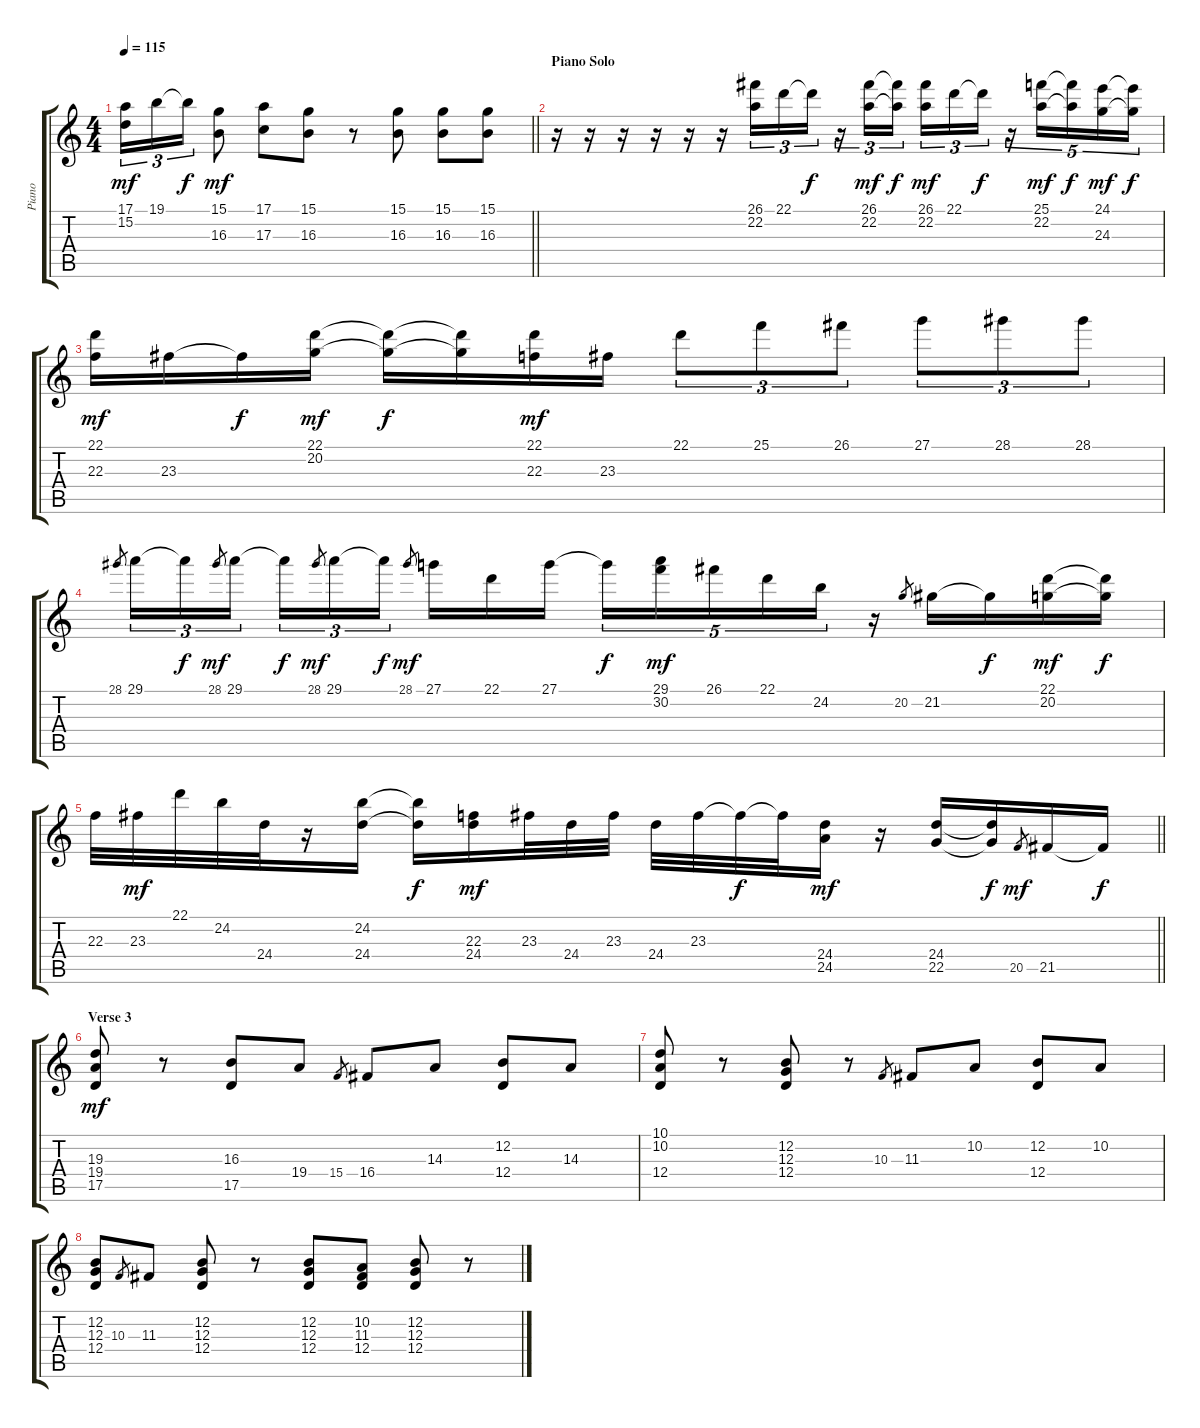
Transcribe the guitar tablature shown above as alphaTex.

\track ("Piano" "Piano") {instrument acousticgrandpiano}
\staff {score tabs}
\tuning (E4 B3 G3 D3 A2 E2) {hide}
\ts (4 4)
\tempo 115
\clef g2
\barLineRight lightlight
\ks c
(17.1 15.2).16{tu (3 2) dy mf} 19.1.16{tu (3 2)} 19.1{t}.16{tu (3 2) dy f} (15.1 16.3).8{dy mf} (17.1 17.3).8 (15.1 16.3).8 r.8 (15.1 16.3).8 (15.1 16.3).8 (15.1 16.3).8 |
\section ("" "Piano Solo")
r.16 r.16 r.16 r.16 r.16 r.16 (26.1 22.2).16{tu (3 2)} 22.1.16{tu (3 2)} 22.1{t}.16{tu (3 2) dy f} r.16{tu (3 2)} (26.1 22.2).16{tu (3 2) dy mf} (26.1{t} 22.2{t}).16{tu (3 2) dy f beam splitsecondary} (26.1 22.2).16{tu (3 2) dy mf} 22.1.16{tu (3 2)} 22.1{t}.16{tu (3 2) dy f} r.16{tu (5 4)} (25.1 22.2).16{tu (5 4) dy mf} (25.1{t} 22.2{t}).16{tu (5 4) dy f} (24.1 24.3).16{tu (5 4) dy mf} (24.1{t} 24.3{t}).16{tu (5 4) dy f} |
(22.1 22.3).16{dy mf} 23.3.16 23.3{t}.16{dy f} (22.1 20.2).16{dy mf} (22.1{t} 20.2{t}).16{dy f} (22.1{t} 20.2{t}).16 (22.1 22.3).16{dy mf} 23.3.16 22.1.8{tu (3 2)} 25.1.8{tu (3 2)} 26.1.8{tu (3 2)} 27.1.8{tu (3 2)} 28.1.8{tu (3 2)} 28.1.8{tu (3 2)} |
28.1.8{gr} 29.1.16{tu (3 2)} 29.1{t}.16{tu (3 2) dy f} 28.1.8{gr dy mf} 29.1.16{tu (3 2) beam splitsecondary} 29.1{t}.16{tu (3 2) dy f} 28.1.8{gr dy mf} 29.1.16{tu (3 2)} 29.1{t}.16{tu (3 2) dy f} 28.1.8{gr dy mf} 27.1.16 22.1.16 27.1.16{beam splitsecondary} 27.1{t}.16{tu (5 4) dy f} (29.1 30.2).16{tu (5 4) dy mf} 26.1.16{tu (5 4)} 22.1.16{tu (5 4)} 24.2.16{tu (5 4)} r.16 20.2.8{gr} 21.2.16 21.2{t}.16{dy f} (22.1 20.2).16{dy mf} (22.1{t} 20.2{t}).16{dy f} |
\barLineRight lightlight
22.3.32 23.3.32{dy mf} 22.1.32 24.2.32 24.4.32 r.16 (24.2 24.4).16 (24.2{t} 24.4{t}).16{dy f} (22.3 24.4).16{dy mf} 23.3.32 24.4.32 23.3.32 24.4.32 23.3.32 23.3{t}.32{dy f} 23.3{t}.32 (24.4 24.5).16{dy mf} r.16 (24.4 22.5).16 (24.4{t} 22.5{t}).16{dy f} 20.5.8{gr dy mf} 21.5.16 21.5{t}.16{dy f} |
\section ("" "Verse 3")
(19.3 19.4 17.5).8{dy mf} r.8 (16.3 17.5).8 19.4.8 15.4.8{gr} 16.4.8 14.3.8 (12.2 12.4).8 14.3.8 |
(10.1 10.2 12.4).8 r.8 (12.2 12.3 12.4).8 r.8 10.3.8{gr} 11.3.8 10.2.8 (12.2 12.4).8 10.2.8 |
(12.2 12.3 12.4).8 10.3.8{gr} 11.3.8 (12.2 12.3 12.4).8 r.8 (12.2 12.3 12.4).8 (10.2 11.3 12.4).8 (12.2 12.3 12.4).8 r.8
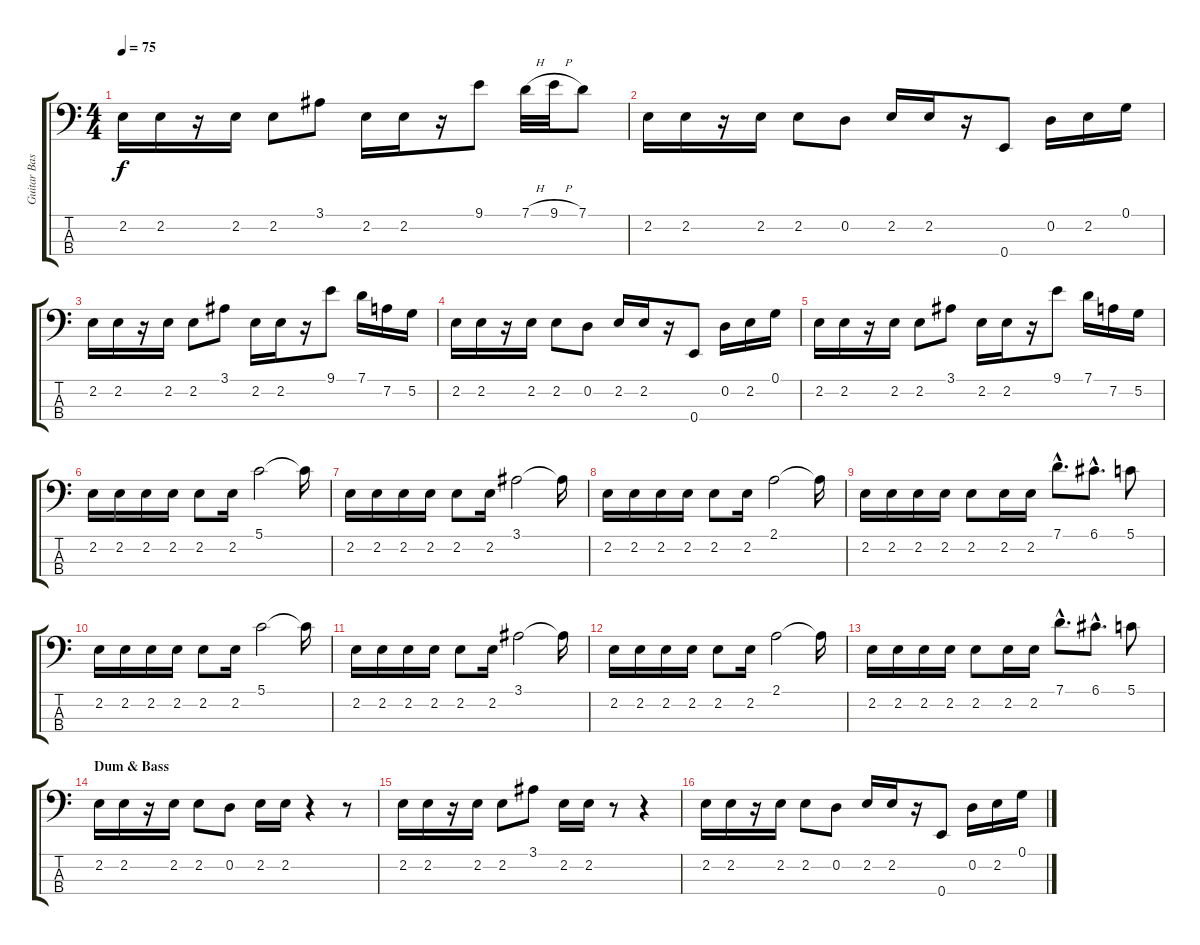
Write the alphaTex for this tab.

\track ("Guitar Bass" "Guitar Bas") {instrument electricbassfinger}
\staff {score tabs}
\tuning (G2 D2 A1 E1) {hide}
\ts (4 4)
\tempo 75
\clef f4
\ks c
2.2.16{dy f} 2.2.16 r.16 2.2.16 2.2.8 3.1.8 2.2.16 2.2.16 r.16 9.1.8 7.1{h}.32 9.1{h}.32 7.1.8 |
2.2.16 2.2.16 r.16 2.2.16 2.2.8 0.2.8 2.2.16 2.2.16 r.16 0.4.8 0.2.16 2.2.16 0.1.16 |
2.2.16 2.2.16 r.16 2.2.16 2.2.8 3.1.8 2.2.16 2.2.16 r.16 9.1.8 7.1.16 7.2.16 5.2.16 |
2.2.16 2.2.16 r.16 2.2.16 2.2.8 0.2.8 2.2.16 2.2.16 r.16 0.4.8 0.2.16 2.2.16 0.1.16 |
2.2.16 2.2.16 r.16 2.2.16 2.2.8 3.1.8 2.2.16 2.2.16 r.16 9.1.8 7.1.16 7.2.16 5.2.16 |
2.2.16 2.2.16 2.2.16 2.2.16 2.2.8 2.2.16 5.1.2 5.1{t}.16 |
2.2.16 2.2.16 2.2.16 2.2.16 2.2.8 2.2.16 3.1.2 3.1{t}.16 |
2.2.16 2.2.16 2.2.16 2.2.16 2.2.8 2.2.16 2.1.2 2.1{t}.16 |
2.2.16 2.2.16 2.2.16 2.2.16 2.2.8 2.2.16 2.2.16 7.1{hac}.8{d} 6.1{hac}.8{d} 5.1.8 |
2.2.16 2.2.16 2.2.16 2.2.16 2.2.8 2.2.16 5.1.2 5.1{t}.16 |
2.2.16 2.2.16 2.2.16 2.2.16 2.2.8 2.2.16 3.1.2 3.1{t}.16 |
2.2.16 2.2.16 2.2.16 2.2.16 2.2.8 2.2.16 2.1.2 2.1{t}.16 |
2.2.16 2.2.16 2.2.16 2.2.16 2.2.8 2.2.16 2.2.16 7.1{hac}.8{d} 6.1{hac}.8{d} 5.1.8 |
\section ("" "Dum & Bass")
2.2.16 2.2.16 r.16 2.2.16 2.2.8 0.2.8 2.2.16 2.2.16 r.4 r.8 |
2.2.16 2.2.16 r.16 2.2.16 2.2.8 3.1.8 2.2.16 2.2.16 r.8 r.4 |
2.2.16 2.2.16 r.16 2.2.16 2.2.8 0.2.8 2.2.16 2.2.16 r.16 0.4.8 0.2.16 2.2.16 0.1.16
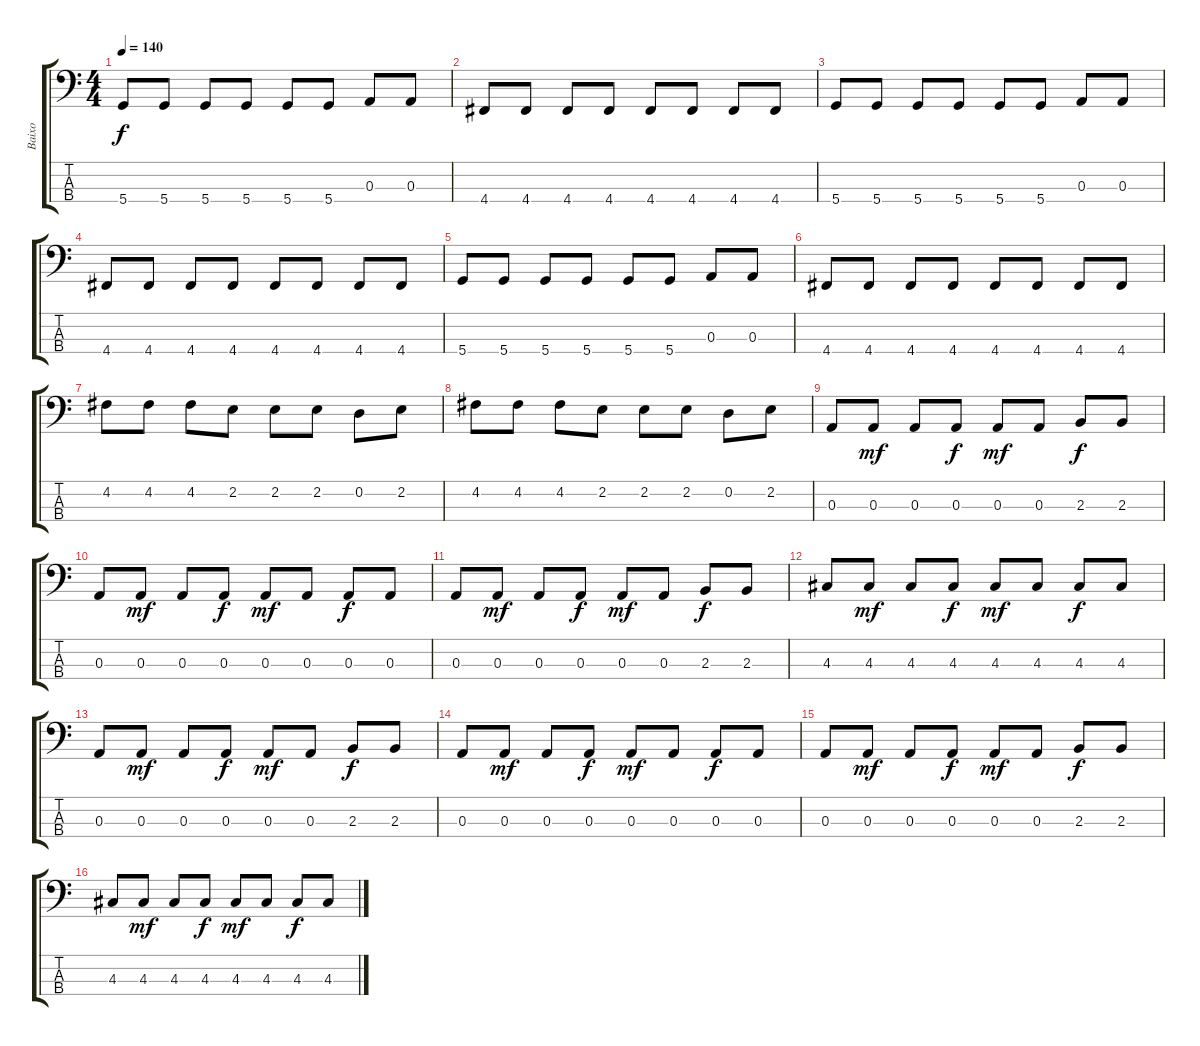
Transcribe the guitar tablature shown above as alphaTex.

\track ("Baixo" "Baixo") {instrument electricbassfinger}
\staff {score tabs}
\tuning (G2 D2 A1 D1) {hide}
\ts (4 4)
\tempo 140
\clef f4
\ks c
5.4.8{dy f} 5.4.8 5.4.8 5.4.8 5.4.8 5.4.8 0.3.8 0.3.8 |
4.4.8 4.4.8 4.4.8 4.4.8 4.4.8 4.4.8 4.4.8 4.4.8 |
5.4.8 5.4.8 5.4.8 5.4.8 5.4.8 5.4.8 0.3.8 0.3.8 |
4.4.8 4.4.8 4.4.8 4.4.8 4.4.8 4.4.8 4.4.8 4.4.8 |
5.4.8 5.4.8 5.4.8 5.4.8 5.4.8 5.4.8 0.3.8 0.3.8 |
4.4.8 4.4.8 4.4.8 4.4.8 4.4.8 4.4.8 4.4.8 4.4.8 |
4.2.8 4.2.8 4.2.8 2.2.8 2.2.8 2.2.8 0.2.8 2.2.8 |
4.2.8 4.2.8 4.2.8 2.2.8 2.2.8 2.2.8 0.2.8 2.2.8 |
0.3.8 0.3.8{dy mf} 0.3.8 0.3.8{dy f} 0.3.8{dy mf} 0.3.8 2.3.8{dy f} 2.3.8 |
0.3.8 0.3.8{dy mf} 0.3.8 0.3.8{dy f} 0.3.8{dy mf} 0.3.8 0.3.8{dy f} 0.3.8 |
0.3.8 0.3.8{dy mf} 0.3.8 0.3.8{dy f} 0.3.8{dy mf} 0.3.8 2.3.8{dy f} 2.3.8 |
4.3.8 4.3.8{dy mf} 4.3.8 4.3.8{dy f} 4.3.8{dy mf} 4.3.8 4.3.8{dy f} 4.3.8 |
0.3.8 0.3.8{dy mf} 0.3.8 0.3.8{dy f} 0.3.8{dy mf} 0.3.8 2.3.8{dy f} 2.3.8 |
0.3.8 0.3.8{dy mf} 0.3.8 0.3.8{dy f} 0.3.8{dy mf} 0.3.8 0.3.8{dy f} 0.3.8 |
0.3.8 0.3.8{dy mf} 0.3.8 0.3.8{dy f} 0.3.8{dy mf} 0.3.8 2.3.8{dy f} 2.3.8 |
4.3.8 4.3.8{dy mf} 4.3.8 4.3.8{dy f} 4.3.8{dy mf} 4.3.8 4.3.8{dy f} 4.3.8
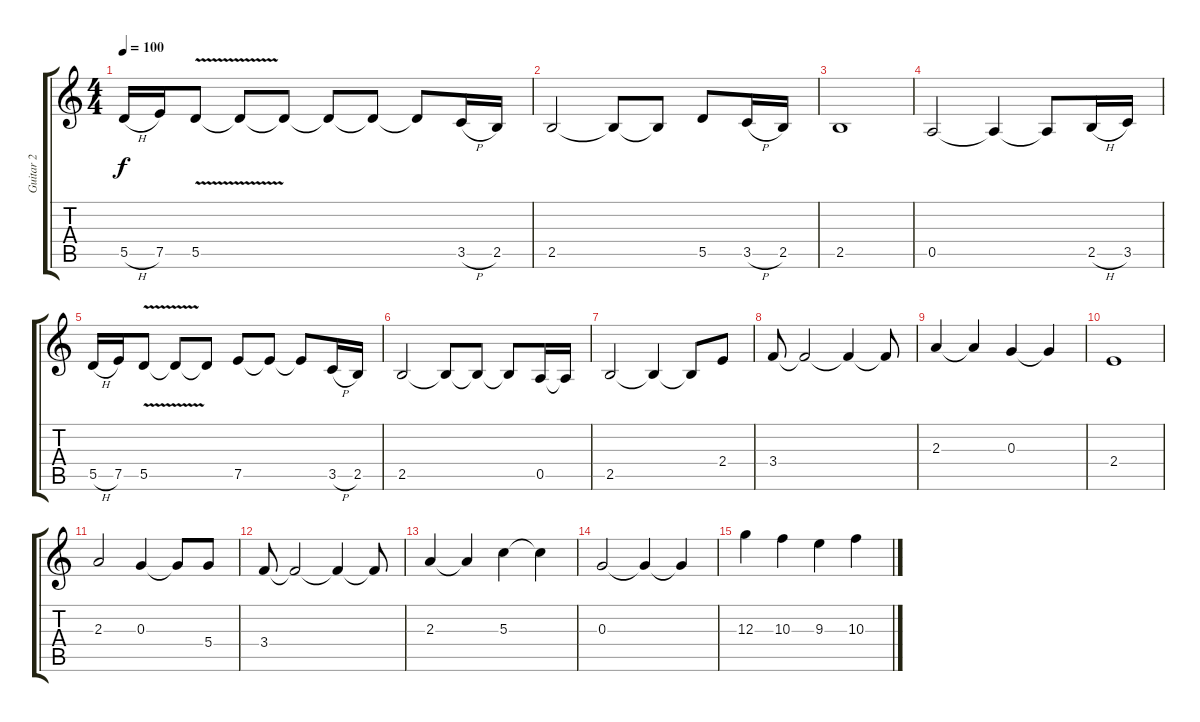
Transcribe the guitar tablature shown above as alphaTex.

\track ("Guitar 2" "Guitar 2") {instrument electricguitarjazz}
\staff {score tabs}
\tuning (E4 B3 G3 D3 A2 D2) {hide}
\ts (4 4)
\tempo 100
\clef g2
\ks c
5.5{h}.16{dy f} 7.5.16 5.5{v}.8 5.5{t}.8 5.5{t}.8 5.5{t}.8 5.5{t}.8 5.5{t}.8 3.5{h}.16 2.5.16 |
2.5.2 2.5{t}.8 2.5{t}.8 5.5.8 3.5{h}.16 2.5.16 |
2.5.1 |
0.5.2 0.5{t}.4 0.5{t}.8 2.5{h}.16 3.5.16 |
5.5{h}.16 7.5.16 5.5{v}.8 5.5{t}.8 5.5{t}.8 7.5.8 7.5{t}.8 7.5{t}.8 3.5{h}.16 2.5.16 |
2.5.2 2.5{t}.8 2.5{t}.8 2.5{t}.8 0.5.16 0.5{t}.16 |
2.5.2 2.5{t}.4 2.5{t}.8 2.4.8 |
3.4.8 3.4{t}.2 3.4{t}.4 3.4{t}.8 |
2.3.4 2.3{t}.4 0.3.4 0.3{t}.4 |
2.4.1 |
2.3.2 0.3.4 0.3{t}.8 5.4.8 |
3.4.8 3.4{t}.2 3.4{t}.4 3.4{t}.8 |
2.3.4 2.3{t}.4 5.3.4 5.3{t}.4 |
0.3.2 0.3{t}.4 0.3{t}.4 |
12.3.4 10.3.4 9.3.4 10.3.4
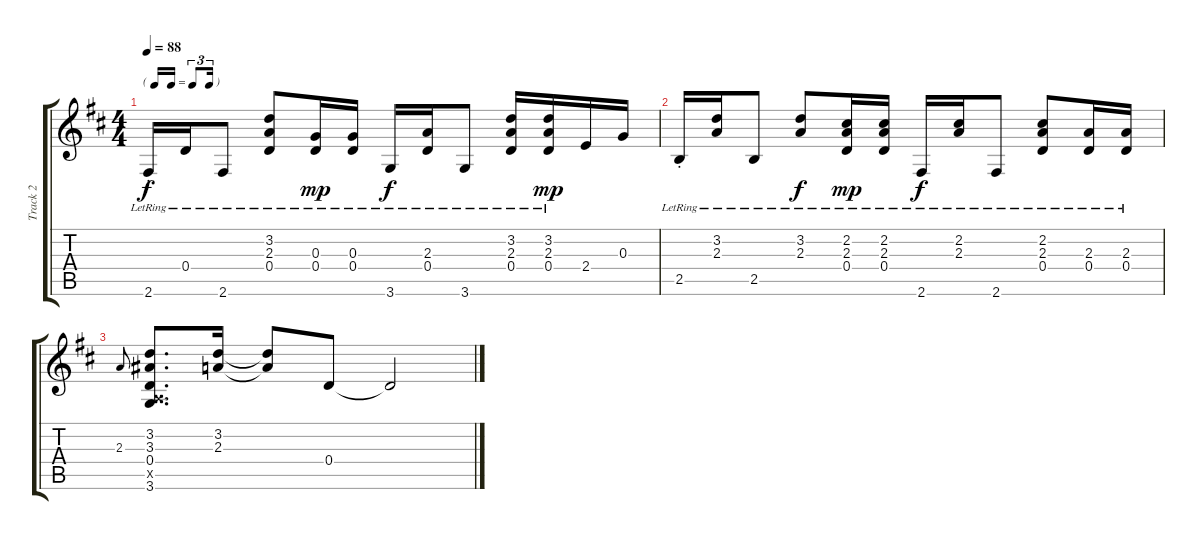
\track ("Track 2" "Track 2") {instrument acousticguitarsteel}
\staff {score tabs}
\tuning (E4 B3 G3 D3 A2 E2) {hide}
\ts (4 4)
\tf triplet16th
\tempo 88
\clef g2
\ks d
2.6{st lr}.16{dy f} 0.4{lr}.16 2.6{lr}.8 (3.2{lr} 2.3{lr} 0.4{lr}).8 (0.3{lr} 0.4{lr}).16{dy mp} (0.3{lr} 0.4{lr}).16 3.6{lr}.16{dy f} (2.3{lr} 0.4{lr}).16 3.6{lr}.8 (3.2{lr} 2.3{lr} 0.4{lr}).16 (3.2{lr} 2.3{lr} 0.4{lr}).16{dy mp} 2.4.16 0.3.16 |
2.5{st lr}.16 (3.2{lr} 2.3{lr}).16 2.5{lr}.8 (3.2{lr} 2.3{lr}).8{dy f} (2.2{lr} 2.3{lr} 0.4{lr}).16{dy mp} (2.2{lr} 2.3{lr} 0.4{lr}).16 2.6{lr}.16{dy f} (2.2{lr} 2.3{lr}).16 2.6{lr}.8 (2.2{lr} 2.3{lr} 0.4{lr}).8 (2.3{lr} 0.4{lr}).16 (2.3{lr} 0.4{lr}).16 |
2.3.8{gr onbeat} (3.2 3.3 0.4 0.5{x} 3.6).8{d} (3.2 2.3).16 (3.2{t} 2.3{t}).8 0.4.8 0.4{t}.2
====
Count how many lines in the items above contain the string "Piano". Reply with the number alone.

Task solution:
2